_TEXT UNDER STUDY_:
━━━━
Severe weather impacts, including but not limited to, blizzards, thunderstorms, high winds, microbursts, floods, fires, tornadoes and snow or ice storms can disrupt energy generation, transmission and distribution. We derive a significant portion of our energy supply from hydroelectric facilities, and the availability of water can significantly affect operations. Higher temperatures may decrease the Montana snowpack and impact the timing of run-off and may require us to purchase replacement power. Dry conditions, which exist in the West and in our service territory, also increase the threat of fires, which could threaten our communities and electric distribution and transmission lines and facilities. In addition, fires that are alleged to have been caused by our system could expose us to substantial property damage and other claims. Any damage caused as a result of fires could negatively impact our financial condition, results of operations or cash flows.
━━━━
_RECORDS SHOWN_:
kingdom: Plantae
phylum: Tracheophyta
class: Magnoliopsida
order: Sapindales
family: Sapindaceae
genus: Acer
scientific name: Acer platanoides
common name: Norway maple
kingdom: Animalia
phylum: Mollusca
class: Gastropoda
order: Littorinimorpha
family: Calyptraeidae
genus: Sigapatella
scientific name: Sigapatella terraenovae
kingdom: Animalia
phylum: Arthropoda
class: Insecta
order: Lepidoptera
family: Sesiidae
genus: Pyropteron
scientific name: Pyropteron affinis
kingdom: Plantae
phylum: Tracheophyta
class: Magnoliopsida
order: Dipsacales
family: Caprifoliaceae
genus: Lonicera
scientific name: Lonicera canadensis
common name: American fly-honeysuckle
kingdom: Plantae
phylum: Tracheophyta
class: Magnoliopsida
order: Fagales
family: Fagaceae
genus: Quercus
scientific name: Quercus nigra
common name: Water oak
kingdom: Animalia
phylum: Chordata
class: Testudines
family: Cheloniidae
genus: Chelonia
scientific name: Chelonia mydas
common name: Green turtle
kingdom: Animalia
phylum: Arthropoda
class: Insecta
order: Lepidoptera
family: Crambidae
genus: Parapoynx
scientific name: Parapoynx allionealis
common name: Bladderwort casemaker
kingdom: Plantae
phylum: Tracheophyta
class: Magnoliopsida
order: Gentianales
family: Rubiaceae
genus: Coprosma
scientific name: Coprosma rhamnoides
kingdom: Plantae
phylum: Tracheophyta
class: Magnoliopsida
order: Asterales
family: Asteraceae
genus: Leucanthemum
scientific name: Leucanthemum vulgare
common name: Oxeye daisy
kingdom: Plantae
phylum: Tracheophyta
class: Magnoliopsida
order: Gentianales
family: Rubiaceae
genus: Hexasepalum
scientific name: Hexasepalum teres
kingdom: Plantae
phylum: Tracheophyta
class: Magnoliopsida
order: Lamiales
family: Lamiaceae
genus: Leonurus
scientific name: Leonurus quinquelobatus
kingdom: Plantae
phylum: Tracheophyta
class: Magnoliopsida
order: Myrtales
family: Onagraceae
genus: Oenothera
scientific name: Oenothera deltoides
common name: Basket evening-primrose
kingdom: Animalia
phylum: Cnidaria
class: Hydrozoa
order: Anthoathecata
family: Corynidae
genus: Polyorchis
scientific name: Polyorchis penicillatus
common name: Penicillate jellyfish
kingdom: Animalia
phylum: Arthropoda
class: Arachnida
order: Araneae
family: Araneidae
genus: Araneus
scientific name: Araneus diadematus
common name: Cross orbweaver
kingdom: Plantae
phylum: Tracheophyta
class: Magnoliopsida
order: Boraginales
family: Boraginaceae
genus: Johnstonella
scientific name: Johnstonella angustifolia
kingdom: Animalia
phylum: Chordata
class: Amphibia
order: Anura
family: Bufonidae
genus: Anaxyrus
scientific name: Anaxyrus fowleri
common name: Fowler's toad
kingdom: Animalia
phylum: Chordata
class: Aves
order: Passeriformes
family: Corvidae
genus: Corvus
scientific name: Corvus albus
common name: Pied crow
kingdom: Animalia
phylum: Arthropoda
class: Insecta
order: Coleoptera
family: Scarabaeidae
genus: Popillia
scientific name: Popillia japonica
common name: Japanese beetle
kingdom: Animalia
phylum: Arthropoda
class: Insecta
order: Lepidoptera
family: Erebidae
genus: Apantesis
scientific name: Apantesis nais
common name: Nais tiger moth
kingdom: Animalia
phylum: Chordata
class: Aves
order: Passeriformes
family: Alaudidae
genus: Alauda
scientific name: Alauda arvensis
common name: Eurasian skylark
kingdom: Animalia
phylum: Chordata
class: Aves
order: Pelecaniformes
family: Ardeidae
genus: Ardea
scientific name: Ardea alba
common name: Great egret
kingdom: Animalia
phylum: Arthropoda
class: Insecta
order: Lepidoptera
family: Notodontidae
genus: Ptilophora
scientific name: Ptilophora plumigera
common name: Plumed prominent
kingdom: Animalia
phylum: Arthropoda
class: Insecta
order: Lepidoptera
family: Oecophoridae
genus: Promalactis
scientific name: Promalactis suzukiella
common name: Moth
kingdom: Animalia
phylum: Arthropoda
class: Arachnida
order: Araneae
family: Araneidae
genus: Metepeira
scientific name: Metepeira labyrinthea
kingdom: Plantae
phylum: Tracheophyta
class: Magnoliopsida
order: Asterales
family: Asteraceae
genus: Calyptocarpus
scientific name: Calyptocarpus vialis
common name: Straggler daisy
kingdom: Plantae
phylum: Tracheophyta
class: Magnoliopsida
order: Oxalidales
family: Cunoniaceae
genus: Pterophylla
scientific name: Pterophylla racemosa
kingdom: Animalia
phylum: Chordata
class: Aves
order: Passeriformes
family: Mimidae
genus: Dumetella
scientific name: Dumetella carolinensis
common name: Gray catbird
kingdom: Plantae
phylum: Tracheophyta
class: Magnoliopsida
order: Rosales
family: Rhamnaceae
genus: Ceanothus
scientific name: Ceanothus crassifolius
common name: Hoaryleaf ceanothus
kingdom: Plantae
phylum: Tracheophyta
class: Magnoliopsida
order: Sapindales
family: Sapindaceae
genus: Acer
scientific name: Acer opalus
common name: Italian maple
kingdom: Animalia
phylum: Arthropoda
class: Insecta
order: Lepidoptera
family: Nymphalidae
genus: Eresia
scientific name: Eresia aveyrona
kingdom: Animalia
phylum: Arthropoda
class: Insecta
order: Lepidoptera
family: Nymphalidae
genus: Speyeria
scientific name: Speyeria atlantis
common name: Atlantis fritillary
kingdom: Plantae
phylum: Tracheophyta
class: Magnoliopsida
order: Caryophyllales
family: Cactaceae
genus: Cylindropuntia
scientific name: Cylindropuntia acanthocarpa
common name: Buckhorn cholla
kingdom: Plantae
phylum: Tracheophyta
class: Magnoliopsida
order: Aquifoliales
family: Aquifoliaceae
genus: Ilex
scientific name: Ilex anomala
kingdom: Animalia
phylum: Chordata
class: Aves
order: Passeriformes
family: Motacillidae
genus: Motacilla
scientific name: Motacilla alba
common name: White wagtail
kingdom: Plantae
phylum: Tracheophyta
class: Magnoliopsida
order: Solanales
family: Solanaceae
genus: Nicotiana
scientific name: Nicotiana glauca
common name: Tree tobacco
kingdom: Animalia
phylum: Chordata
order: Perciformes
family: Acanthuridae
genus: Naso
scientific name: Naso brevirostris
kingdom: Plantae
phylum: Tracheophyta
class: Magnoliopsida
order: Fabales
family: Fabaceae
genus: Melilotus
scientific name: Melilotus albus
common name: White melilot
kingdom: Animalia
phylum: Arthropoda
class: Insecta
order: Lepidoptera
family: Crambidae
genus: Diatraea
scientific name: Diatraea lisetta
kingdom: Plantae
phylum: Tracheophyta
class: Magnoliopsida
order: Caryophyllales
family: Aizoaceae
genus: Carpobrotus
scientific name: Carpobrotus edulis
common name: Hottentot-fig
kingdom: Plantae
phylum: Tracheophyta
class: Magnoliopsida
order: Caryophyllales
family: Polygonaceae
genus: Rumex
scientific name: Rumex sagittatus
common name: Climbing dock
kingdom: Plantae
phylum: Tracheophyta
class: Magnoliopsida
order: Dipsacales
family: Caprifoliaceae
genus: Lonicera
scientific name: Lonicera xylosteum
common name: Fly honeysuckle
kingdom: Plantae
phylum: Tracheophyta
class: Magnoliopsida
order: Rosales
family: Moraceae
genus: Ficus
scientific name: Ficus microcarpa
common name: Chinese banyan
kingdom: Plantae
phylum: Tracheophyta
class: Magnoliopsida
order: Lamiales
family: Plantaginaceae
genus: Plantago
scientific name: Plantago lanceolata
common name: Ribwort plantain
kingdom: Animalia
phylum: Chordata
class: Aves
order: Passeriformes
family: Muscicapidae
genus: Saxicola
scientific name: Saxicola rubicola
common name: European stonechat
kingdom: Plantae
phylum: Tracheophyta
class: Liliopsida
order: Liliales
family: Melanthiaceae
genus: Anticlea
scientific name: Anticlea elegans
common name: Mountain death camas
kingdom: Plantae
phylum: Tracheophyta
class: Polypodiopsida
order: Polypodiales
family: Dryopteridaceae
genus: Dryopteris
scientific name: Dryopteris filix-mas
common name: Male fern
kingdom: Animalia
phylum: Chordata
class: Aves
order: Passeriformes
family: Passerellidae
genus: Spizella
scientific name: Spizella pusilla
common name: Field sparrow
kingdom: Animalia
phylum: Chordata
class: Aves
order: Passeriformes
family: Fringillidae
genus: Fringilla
━━━━
_AIM OF THE EXERCISE_: In the text on severe weather and energy supply, what might higher temperatures require the writers to purchase?

_YOUR SOLUTION_: Replacement power.